Input records:
━━━━━━━━━━

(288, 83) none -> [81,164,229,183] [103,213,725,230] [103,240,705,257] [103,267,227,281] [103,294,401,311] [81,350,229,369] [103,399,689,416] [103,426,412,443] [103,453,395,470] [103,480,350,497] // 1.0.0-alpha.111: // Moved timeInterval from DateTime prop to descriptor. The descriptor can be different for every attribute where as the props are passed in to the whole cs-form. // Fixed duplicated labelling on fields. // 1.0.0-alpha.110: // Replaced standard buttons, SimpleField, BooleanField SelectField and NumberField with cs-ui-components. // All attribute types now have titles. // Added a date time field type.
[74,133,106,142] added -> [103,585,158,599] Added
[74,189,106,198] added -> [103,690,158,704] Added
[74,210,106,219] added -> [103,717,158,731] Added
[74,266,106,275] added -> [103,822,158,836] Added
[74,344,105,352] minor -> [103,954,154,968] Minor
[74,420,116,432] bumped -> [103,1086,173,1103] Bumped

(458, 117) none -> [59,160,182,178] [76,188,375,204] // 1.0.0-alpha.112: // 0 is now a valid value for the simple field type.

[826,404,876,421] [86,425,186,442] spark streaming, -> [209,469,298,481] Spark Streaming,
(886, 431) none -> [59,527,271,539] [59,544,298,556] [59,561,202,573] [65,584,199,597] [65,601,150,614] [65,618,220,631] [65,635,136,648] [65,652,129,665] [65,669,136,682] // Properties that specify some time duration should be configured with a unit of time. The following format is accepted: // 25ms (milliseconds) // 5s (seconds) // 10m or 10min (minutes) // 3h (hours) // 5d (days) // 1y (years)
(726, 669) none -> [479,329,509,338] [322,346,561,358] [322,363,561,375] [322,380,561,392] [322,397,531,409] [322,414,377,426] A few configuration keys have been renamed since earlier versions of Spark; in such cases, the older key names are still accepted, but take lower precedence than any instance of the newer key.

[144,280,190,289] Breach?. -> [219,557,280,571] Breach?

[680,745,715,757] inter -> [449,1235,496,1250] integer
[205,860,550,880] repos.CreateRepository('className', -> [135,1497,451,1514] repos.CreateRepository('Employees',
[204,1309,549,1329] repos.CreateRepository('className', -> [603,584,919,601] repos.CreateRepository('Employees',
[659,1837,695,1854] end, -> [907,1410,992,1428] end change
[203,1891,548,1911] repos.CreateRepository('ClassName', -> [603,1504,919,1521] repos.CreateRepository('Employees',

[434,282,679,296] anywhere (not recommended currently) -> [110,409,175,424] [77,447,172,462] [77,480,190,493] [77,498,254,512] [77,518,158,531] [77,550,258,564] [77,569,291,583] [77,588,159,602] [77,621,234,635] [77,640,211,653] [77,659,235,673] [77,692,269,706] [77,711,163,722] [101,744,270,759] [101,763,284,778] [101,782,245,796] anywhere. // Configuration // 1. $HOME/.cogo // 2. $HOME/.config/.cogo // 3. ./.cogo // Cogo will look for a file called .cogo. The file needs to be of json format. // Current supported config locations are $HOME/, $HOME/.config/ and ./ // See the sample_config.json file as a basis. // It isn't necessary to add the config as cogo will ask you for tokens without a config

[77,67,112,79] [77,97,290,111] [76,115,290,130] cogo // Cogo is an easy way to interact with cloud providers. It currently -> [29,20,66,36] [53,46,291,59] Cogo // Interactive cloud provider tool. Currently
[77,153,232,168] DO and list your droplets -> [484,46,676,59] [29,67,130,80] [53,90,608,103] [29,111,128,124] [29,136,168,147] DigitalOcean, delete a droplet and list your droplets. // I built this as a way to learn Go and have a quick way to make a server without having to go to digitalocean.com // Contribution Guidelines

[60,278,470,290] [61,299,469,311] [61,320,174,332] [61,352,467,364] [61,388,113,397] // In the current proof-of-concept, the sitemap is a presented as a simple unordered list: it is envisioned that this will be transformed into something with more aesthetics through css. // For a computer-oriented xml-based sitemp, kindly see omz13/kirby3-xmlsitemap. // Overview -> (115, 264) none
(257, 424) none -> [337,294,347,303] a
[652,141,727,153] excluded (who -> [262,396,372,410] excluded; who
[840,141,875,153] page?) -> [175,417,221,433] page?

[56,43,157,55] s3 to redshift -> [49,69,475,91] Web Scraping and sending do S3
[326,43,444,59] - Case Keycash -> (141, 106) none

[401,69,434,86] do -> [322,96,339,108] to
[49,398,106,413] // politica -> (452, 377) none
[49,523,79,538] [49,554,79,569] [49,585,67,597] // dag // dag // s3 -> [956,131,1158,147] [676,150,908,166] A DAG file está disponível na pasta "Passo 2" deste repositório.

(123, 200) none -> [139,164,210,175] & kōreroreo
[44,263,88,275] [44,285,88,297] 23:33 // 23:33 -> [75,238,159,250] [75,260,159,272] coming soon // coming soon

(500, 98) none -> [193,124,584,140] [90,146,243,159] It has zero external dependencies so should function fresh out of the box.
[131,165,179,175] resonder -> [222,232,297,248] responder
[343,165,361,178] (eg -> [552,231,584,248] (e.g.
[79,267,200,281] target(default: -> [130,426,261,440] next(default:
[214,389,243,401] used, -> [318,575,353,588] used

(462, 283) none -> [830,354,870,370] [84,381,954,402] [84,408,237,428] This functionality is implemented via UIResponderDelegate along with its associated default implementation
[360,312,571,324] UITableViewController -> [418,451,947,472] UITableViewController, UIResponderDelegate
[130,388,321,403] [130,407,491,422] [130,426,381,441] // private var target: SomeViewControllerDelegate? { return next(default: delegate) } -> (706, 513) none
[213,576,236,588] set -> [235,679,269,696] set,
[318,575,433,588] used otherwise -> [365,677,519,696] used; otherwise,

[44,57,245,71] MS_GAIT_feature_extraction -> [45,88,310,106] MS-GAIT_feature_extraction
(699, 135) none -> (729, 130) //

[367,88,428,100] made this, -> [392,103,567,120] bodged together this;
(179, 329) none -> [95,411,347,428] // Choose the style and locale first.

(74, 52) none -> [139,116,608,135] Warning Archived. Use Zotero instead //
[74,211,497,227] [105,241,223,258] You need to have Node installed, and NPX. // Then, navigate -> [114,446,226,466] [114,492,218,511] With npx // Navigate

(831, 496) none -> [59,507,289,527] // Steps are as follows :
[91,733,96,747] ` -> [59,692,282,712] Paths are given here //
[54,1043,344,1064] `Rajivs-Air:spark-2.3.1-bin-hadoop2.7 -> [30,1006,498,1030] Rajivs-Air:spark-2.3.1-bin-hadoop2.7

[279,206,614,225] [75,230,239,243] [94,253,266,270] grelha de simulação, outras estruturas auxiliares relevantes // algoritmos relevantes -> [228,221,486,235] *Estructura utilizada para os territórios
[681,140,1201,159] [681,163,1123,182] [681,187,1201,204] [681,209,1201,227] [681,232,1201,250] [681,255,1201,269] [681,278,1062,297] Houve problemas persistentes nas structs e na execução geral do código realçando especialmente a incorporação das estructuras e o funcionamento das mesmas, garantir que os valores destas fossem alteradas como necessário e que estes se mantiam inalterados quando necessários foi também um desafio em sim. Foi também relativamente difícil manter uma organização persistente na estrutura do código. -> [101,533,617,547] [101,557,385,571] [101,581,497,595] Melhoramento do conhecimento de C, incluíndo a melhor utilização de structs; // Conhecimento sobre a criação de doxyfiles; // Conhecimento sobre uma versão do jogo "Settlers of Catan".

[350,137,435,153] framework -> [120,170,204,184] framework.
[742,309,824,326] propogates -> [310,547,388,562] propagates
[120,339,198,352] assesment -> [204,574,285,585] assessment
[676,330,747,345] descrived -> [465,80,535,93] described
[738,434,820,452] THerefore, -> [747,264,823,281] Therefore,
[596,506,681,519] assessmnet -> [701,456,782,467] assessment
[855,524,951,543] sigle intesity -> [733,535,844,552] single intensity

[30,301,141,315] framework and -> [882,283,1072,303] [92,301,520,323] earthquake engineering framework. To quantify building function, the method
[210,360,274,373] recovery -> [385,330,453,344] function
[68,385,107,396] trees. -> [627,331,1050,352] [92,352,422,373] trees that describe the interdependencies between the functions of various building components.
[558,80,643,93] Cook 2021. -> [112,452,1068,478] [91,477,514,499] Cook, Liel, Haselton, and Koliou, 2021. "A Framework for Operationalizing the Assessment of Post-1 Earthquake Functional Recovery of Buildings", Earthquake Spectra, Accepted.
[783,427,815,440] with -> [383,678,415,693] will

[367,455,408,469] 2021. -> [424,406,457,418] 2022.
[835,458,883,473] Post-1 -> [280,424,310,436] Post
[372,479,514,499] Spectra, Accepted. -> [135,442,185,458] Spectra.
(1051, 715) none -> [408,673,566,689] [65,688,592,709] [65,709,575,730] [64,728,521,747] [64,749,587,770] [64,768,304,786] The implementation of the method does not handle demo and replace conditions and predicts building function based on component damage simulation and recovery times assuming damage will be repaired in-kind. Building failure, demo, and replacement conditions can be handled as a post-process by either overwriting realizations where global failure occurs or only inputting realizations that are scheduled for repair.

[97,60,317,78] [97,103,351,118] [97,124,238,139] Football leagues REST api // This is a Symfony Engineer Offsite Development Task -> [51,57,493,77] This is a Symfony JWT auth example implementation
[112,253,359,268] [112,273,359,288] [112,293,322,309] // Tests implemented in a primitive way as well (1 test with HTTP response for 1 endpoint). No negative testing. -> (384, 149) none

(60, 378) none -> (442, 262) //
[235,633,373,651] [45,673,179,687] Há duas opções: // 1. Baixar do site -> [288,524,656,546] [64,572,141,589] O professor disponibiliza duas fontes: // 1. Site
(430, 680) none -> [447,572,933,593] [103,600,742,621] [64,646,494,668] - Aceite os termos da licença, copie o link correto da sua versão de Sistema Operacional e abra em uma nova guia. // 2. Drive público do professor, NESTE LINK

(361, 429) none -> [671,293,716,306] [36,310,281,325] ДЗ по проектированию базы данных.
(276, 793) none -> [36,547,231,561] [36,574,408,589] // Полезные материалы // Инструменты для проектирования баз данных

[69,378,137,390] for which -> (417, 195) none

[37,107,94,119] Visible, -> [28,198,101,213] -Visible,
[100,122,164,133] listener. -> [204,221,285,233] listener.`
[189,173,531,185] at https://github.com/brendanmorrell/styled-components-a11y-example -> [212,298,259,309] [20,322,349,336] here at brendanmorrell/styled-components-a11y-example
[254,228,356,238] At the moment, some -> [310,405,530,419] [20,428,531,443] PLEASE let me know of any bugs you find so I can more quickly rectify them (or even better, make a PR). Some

━━━━━━━━━━

What needs to be done: Which lines in the data hold the string "target"? Copy each of them.

Exercise answer:
[79,267,200,281] target(default: -> [130,426,261,440] next(default:
[130,388,321,403] [130,407,491,422] [130,426,381,441] // private var target: SomeViewControllerDelegate? { return next(default: delegate) } -> (706, 513) none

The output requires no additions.